Work task ▸
Go over the entries below line by line, copying each one that contains the word "four".

##########

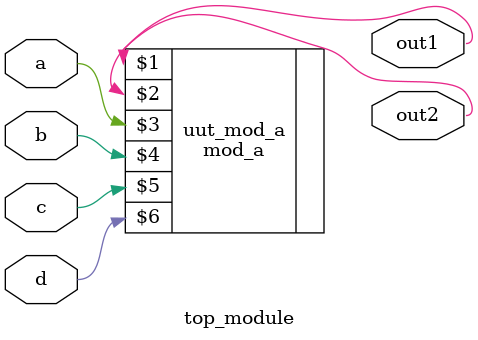
<source format=v>
module top_module ( 
    input a, 
    input b, 
    input c,
    input d,
    output out1,
    output out2
);
    mod_a uut_mod_a(out1,out2,a,b,c,d);

endmodule

</source>
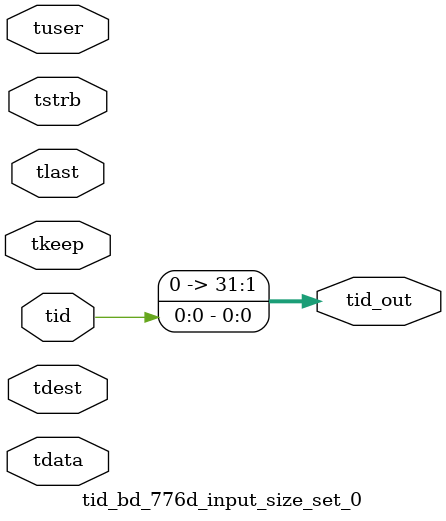
<source format=v>


`timescale 1ps/1ps

module tid_bd_776d_input_size_set_0 #
(
parameter C_S_AXIS_TID_WIDTH   = 1,
parameter C_S_AXIS_TUSER_WIDTH = 0,
parameter C_S_AXIS_TDATA_WIDTH = 0,
parameter C_S_AXIS_TDEST_WIDTH = 0,
parameter C_M_AXIS_TID_WIDTH   = 32
)
(
input  [(C_S_AXIS_TID_WIDTH   == 0 ? 1 : C_S_AXIS_TID_WIDTH)-1:0       ] tid,
input  [(C_S_AXIS_TDATA_WIDTH == 0 ? 1 : C_S_AXIS_TDATA_WIDTH)-1:0     ] tdata,
input  [(C_S_AXIS_TUSER_WIDTH == 0 ? 1 : C_S_AXIS_TUSER_WIDTH)-1:0     ] tuser,
input  [(C_S_AXIS_TDEST_WIDTH == 0 ? 1 : C_S_AXIS_TDEST_WIDTH)-1:0     ] tdest,
input  [(C_S_AXIS_TDATA_WIDTH/8)-1:0 ] tkeep,
input  [(C_S_AXIS_TDATA_WIDTH/8)-1:0 ] tstrb,
input                                                                    tlast,
output [(C_M_AXIS_TID_WIDTH   == 0 ? 1 : C_M_AXIS_TID_WIDTH)-1:0       ] tid_out
);

assign tid_out = {tid[0:0]};

endmodule


</source>
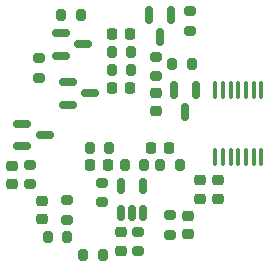
<source format=gbr>
%TF.GenerationSoftware,KiCad,Pcbnew,8.0.5*%
%TF.CreationDate,2024-11-25T09:23:58-07:00*%
%TF.ProjectId,NoteDetector,4e6f7465-4465-4746-9563-746f722e6b69,rev?*%
%TF.SameCoordinates,Original*%
%TF.FileFunction,Paste,Top*%
%TF.FilePolarity,Positive*%
%FSLAX46Y46*%
G04 Gerber Fmt 4.6, Leading zero omitted, Abs format (unit mm)*
G04 Created by KiCad (PCBNEW 8.0.5) date 2024-11-25 09:23:58*
%MOMM*%
%LPD*%
G01*
G04 APERTURE LIST*
G04 Aperture macros list*
%AMRoundRect*
0 Rectangle with rounded corners*
0 $1 Rounding radius*
0 $2 $3 $4 $5 $6 $7 $8 $9 X,Y pos of 4 corners*
0 Add a 4 corners polygon primitive as box body*
4,1,4,$2,$3,$4,$5,$6,$7,$8,$9,$2,$3,0*
0 Add four circle primitives for the rounded corners*
1,1,$1+$1,$2,$3*
1,1,$1+$1,$4,$5*
1,1,$1+$1,$6,$7*
1,1,$1+$1,$8,$9*
0 Add four rect primitives between the rounded corners*
20,1,$1+$1,$2,$3,$4,$5,0*
20,1,$1+$1,$4,$5,$6,$7,0*
20,1,$1+$1,$6,$7,$8,$9,0*
20,1,$1+$1,$8,$9,$2,$3,0*%
G04 Aperture macros list end*
%ADD10RoundRect,0.225000X-0.250000X0.225000X-0.250000X-0.225000X0.250000X-0.225000X0.250000X0.225000X0*%
%ADD11RoundRect,0.150000X-0.587500X-0.150000X0.587500X-0.150000X0.587500X0.150000X-0.587500X0.150000X0*%
%ADD12RoundRect,0.200000X-0.200000X-0.275000X0.200000X-0.275000X0.200000X0.275000X-0.200000X0.275000X0*%
%ADD13RoundRect,0.200000X0.275000X-0.200000X0.275000X0.200000X-0.275000X0.200000X-0.275000X-0.200000X0*%
%ADD14RoundRect,0.200000X-0.275000X0.200000X-0.275000X-0.200000X0.275000X-0.200000X0.275000X0.200000X0*%
%ADD15RoundRect,0.225000X0.250000X-0.225000X0.250000X0.225000X-0.250000X0.225000X-0.250000X-0.225000X0*%
%ADD16RoundRect,0.225000X-0.225000X-0.250000X0.225000X-0.250000X0.225000X0.250000X-0.225000X0.250000X0*%
%ADD17RoundRect,0.225000X0.225000X0.250000X-0.225000X0.250000X-0.225000X-0.250000X0.225000X-0.250000X0*%
%ADD18RoundRect,0.200000X0.200000X0.275000X-0.200000X0.275000X-0.200000X-0.275000X0.200000X-0.275000X0*%
%ADD19RoundRect,0.150000X-0.150000X0.587500X-0.150000X-0.587500X0.150000X-0.587500X0.150000X0.587500X0*%
%ADD20RoundRect,0.150000X0.150000X-0.512500X0.150000X0.512500X-0.150000X0.512500X-0.150000X-0.512500X0*%
%ADD21RoundRect,0.100000X0.100000X-0.637500X0.100000X0.637500X-0.100000X0.637500X-0.100000X-0.637500X0*%
G04 APERTURE END LIST*
D10*
%TO.C,C8*%
X-813616Y-9050000D03*
X-813616Y-10600000D03*
%TD*%
D11*
%TO.C,Q5*%
X-9125000Y150000D03*
X-9125000Y-1750000D03*
X-7250000Y-800000D03*
%TD*%
D12*
%TO.C,R11*%
X-438616Y-3375000D03*
X1211384Y-3375000D03*
%TD*%
D13*
%TO.C,R20*%
X2150000Y4175000D03*
X2150000Y5825000D03*
%TD*%
D14*
%TO.C,R16*%
X-2363616Y-4875000D03*
X-2363616Y-6525000D03*
%TD*%
D15*
%TO.C,C1*%
X-10000000Y-4950000D03*
X-10000000Y-3400000D03*
%TD*%
D16*
%TO.C,C5*%
X-3388616Y-3375000D03*
X-1838616Y-3375000D03*
%TD*%
D14*
%TO.C,R12*%
X3410000Y-7610000D03*
X3410000Y-9260000D03*
%TD*%
D10*
%TO.C,C12*%
X5880000Y-4665000D03*
X5880000Y-6215000D03*
%TD*%
D12*
%TO.C,R17*%
X-5825000Y9350000D03*
X-4175000Y9350000D03*
%TD*%
D13*
%TO.C,R14*%
X686384Y-10650000D03*
X686384Y-9000000D03*
%TD*%
D17*
%TO.C,C7*%
X3275000Y-1875000D03*
X1725000Y-1875000D03*
%TD*%
D18*
%TO.C,R15*%
X-2313616Y-10975000D03*
X-3963616Y-10975000D03*
%TD*%
%TO.C,R18*%
X75000Y4700000D03*
X-1575000Y4700000D03*
%TD*%
D17*
%TO.C,C14*%
X25000Y7700000D03*
X-1525000Y7700000D03*
%TD*%
D10*
%TO.C,C11*%
X7400000Y-4665000D03*
X7400000Y-6215000D03*
%TD*%
D13*
%TO.C,R5*%
X-5338616Y-8000000D03*
X-5338616Y-6350000D03*
%TD*%
D12*
%TO.C,R22*%
X3575000Y5200000D03*
X5225000Y5200000D03*
%TD*%
D13*
%TO.C,R4*%
X-8500000Y-5000000D03*
X-8500000Y-3350000D03*
%TD*%
D15*
%TO.C,C2*%
X-7500000Y-7950000D03*
X-7500000Y-6400000D03*
%TD*%
D12*
%TO.C,R3*%
X-3438616Y-1875000D03*
X-1788616Y-1875000D03*
%TD*%
D10*
%TO.C,C15*%
X2150000Y2775000D03*
X2150000Y1225000D03*
%TD*%
D19*
%TO.C,Q4*%
X3500000Y9387500D03*
X1600000Y9387500D03*
X2550000Y7512500D03*
%TD*%
D18*
%TO.C,R19*%
X75000Y6200000D03*
X-1575000Y6200000D03*
%TD*%
D13*
%TO.C,R21*%
X5100000Y8025000D03*
X5100000Y9675000D03*
%TD*%
D11*
%TO.C,Q3*%
X-5887500Y7800000D03*
X-5887500Y5900000D03*
X-4012500Y6850000D03*
%TD*%
D20*
%TO.C,U1*%
X-813616Y-7387500D03*
X136384Y-7387500D03*
X1086384Y-7387500D03*
X1086384Y-5112500D03*
X-813616Y-5112500D03*
%TD*%
D17*
%TO.C,C13*%
X25000Y3200000D03*
X-1525000Y3200000D03*
%TD*%
D11*
%TO.C,Q2*%
X-5237500Y3650000D03*
X-5237500Y1750000D03*
X-3362500Y2700000D03*
%TD*%
D10*
%TO.C,C6*%
X4925000Y-7670000D03*
X4925000Y-9220000D03*
%TD*%
D12*
%TO.C,R13*%
X2561384Y-3375000D03*
X4211384Y-3375000D03*
%TD*%
D13*
%TO.C,R1*%
X-7700000Y4025000D03*
X-7700000Y5675000D03*
%TD*%
D19*
%TO.C,Q1*%
X5600000Y3037500D03*
X3700000Y3037500D03*
X4650000Y1162500D03*
%TD*%
D21*
%TO.C,U2*%
X7200000Y-2712500D03*
X7850000Y-2712500D03*
X8500000Y-2712500D03*
X9150000Y-2712500D03*
X9800000Y-2712500D03*
X10450000Y-2712500D03*
X11100000Y-2712500D03*
X11100000Y3012500D03*
X10450000Y3012500D03*
X9800000Y3012500D03*
X9150000Y3012500D03*
X8500000Y3012500D03*
X7850000Y3012500D03*
X7200000Y3012500D03*
%TD*%
D18*
%TO.C,R2*%
X-5326116Y-9425000D03*
X-6976116Y-9425000D03*
%TD*%
M02*

</source>
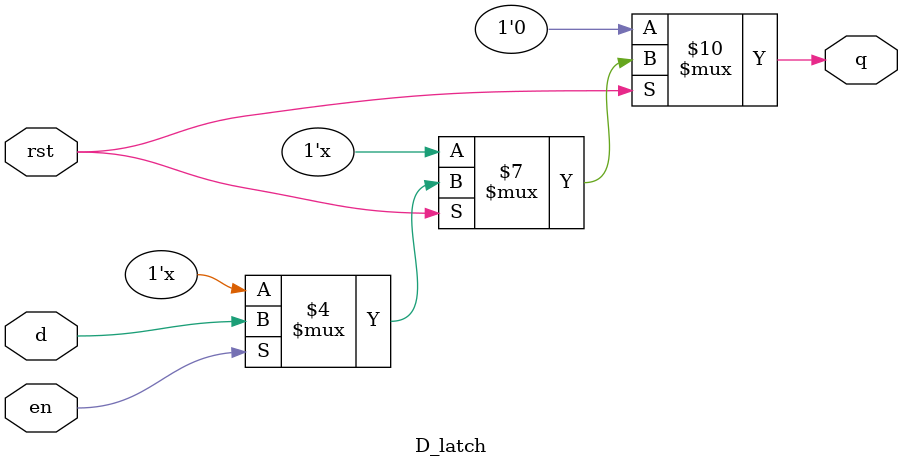
<source format=v>
module D_latch (  input d,           // 1-bit input pin for data  
                  input en,          // 1-bit input pin for enabling the latch  
                  input rst,       // 1-bit input pin for active-low reset  
                  output reg q);     // 1-bit output pin for data output  
  
   // This always block is "always" triggered whenever en/rstn/d changes  
   // If reset is asserted, then the output will be zero   
   // Else as long as enable is high, output q follows input d  
  
   always @ (en or d or rst) begin
         if (~rst) begin 
          q = 1'b0;
        end  
      else if (en) begin  
            q = d; 
      end
	end
endmodule  
</source>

##########

Result below ▸
0 Add four circle primitives for the rounded corners*
0 Add four rect primitives between the rounded corners*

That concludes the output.